I pull a deep breath from my cigarette, feeling somewhat less than a woman for that, damning men, a little bit, for not wanting all of me.  But who knows?  Maybe, if I can make The Charadoc a safe enough country, I can adopt.  The land abounds in urchins who’d be all too happy to grow up high-caste if given half a chance.  And not all of them are brown.)

Half genially, half in challenge, our driver asks, "You got any problems with a woman in the driver's seat?"

"Nope--nor girlchild, either, if you get us there alive." I say in the same vein.

"Look who's talking--you couldn't fill a bra unless you strapped it to your butt."  She glances back with a grin and says, "Even then you'd have some room."

"I take it you don't expect a tip."

She laughs.  "From your kind?  Spare me, sister!"

"Anyway, why should I care which sex drives the car?"

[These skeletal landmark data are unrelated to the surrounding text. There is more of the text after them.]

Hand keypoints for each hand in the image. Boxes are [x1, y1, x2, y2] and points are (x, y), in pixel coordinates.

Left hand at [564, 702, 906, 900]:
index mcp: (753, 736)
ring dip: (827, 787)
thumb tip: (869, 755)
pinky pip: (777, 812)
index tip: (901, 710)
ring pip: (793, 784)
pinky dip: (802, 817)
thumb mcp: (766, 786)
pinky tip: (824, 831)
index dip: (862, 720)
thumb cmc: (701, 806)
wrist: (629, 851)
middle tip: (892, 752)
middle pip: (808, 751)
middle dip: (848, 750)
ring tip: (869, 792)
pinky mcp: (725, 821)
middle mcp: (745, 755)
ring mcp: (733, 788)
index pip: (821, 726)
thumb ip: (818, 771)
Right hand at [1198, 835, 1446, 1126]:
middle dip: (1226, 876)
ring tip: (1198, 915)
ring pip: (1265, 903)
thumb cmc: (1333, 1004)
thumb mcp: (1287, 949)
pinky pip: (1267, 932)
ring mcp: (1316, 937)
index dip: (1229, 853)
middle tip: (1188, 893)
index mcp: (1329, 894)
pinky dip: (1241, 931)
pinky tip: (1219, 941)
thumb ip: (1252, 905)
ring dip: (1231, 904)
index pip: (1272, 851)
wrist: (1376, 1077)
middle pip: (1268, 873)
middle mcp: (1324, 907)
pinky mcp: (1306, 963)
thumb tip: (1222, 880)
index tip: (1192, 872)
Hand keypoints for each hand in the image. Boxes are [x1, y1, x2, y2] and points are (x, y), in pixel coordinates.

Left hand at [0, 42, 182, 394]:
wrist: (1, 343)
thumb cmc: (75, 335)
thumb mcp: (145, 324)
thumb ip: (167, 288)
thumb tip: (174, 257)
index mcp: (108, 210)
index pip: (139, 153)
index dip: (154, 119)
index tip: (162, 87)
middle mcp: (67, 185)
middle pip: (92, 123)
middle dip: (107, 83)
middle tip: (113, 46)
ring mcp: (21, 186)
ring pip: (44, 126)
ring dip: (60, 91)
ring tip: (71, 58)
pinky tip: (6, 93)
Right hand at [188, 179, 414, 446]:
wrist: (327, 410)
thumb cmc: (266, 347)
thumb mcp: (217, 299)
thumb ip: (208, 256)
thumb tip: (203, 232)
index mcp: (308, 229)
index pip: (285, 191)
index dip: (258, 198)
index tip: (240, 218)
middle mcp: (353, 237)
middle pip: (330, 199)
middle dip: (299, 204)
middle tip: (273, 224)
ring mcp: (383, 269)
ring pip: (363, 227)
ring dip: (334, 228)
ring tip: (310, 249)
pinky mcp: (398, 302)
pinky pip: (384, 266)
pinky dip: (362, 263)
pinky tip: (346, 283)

"No reason--'cept all these soldiers piling in and out of town these days bring strange notions with ‘em.  Like they'd fight better or something if they wrench all the woman out of 'emselves, hate and fear the female inside and out."

Casually I say, "You know, I've heard that the rebels don't need notions like that.  What have you heard?"

"That the rebels are too beat-down and thinned-down to care who joins their ranks."  I restrain Lufti behind her back.  "Still," she says, "I kinda like that idea."  Then she giggles.  "Of course the last laugh's on the soldier-boys.  I hear they've all gotta bow down, now, to a new woman general, a blonde-haired LAYYYdee of the highest houses, got herself a grand foreign education in battle strategies that this little country never even heard of.  All that trainin' the woman out of ‘emselves and now they gotta turn around and train it all back in."  She laughs as she swings the wheel to dodge a donkey-cart, oblivious to the shouts and braying as the skittering beast shies into a fruit stand.

"What do you think?  Expect she'll be more compassionate?"

"Ohhh, not this one, honey," she says and spits out the window again.  "Killing you'd mean no more to her than chopping the head off a chicken for your Sunday dinner.  It's all like mousetraps or pulling weeds to her--messy little jobs, cleaning house on the way to glory."

"You've met her?"

"I've seen her.  And I've known those who've hired under her or run her errands.  She's a cool one, lemme tell you.  She knows when to wag her tail and when to bite, and none of it means anything to her except getting her where she wants to go.  I can see how she got to be a general--I'd rather square off with any man than face her in a fight."

Speedy careens around a curve while chickens squawk and merchants curse.  She says, "Thank God we're all patriotic citizens here and none of us'll ever have to deal with her that way."

"Amen," I say, and the conversation falls off.